Some say the name was suggested by Miller Jones's wife to be, but Bardens says it came to him in a flash of inspiration as he was enjoying the panorama in his fifth floor office at Alexandra Palace.
Kenneth A Wright, head of music programmes, suggested the theme tune should be "spacious without being pompous; rich in texture, but not glamorous; memorable without being trite, virile without being choppy or a march; melodious but not sacchariny."
From these directions, the last movement from Carl Nielsen's Sinfonia Espansiva was suggested, although an extract from Jean Sibelius' Pelleas and Melisande was finally chosen. The current theme tune (Aujourd'hui C'est Toi by Francis Lai) was first used in the 1960s.
Despite Panorama being the longest running current affairs programme in the world, the first programme could easily have been the last.
According to a memo from Miller Jones, Noel Coward refused to appear because he claimed "television is not yet ready for him".
Problems on the set
The early titles showed a panoramic view of London
The original format was criticised internally for lacking in visual presentation and placing too much emphasis on verbal comment.
Head of television programmes, Cecil McGivern, wrote on 29 September, 1953: "The lay-out also give me the feeling that, though thought has been given to the subject of a magazine programme in television, there just are no new ideas forthcoming and that the thing is tending to fall to pieces."
The art criticism section was included only after a debate between Miller Jones and McGivern.
"Our relations with the theatre and the cinema are delicate and difficult," said McGivern in a memo. "I feel that it would be very bad diplomacy to include criticism in our programmes until times are more auspicious".
"C.P.Tel (McGivern) has vetoed film criticism in any shape or form, because he feels that we should not do anything to help the film industry until they become a little more helpful to television", Miller Jones lamented.
Rehearsals for the programme itself also went badly. The set wasn't complete at the beginning of rehearsals on the day of transmission.
Miller Jones later complained about a wobbly photograph display and a bookcase lectern that was too flimsy to take the weight of books.

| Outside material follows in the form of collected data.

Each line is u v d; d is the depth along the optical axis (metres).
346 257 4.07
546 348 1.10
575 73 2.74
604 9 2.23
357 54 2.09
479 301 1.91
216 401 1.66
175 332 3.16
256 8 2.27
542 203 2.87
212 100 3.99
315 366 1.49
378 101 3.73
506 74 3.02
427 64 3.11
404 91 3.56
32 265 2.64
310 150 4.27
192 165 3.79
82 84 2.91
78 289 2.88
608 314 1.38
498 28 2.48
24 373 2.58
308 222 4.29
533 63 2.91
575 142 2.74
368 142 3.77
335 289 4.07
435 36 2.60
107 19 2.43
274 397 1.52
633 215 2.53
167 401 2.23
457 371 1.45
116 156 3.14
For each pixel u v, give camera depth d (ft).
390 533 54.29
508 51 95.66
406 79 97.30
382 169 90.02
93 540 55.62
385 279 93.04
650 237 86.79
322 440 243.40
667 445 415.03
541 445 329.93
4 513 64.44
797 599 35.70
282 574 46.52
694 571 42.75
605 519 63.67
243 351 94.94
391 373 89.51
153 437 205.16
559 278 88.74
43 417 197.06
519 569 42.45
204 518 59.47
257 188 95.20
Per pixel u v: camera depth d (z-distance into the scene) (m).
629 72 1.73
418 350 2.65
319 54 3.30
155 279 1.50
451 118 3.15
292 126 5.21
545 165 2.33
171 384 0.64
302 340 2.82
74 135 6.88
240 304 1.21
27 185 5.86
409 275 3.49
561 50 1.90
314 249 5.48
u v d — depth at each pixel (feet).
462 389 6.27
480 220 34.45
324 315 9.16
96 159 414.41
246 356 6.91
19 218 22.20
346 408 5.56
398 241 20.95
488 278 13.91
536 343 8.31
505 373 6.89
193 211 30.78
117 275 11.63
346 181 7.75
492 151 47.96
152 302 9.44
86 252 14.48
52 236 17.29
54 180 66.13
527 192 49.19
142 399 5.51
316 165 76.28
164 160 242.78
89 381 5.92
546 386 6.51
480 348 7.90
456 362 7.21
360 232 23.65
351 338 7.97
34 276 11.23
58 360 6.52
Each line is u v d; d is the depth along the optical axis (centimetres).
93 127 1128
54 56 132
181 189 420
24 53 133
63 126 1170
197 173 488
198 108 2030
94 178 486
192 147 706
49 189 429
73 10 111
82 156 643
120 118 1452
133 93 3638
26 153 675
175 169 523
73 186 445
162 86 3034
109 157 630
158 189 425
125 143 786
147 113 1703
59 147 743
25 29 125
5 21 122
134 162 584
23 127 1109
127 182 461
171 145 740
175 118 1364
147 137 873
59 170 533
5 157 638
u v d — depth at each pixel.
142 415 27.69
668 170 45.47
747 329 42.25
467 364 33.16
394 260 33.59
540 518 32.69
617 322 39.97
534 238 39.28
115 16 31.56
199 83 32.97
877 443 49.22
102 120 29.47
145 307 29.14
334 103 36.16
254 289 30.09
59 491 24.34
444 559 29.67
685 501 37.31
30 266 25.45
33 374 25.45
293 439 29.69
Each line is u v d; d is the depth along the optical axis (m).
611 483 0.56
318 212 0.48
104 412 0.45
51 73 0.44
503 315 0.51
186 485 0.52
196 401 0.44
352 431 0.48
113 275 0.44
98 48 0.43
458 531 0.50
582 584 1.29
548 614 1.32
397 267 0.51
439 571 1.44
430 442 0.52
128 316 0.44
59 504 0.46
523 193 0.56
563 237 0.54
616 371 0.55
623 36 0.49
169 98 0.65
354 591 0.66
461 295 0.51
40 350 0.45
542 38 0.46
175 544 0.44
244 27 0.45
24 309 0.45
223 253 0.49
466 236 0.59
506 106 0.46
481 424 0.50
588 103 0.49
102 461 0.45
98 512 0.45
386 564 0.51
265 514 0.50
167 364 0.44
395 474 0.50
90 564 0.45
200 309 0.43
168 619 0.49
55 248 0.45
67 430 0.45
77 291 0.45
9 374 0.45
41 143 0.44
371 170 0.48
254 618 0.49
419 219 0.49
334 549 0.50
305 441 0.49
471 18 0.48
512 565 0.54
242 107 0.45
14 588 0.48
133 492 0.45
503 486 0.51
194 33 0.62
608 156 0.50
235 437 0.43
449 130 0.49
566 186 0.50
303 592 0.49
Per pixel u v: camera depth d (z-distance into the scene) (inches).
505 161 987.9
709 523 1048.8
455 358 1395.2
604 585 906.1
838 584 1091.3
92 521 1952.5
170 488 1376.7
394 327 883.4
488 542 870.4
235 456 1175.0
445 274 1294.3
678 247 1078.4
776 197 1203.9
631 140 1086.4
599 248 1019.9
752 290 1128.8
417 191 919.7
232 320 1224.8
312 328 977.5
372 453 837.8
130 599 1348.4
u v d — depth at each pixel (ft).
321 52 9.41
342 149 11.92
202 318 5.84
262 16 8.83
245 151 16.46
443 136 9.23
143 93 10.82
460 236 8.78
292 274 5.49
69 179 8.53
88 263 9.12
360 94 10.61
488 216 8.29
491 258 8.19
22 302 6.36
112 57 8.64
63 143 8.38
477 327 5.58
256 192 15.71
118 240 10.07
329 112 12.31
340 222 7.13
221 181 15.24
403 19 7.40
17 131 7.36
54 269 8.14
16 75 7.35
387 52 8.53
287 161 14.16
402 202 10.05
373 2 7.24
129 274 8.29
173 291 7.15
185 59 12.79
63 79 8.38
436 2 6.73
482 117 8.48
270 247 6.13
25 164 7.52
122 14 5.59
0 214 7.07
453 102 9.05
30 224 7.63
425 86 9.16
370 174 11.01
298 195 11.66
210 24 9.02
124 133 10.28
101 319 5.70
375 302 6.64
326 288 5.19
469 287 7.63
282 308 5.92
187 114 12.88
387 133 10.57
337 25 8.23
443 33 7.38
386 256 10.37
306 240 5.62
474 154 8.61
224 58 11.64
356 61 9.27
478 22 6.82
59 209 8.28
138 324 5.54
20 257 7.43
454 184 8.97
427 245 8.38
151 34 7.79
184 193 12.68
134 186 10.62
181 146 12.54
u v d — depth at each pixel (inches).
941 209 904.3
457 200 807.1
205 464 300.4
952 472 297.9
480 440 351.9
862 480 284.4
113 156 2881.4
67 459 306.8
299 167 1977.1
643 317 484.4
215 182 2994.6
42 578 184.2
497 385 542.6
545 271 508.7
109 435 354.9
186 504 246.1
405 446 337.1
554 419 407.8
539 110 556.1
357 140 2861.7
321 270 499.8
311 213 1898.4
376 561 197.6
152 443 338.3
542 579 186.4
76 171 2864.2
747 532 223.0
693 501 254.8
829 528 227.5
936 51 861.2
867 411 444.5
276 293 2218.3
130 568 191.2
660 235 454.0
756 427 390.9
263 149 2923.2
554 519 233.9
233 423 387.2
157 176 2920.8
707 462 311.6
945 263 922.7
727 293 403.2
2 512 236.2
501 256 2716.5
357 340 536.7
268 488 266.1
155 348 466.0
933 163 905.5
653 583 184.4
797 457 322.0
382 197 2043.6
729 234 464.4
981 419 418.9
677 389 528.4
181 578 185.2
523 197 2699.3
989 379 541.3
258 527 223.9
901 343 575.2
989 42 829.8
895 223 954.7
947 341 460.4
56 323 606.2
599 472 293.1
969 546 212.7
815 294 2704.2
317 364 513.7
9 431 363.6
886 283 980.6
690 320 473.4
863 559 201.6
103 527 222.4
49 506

The programme "guide" Patrick Murphy, had never been in a television studio before and met Bardens for the first time on the day of broadcast.
Murphy, a Fleet Street hack whose conversational skills were legendary, froze. He played one tape backwards and got the timing wrong on a television essay (a series of thoughts spoken over changing pictures) so that the words didn't fit the picture.
At the end of the first programme, he said: "We'll be on the air again in about 15 days."
Pat Murphy wrote to Andrew Miller Jones after his disastrous debut
McGivern cancelled the second edition, meaning it was a full month before the second Panorama was aired.
Murphy wrote to Miller Jones a week later, apologising for his "blundering excursion into television".
"May I puff a little breeze of affection to expel from your heart the ache I clearly detected when you signalled, so honestly, the dropping of the Murphy pilot from Panorama," Murphy wrote.
"I am sorry I did not rise above the conditions which circumstances created. Mea culpa, non tua. God prosper your brave ways."
The critics, being friends of Murphy, were as kind as they could be, however the audience reaction was less than gracious.
The audience research report found that 48% of the adult TV public watched the programme, but 8% of those surveyed gave the show the lowest mark (C-), 7% an A+ and 31% a C.
The comments included: "disjointed and scrappy", "presentation was crude", "it lacks polish" and "it needs pepping up".
But there were sufficient positive comments to suggest that the programme could, as indeed it did, carry on with a bit of tweaking.
"'This promises well for future viewing. We look forward to meeting many interesting people and to hearing more Under Fire discussions" commented a commercial traveller's wife, one of the most enthusiastic", the report said.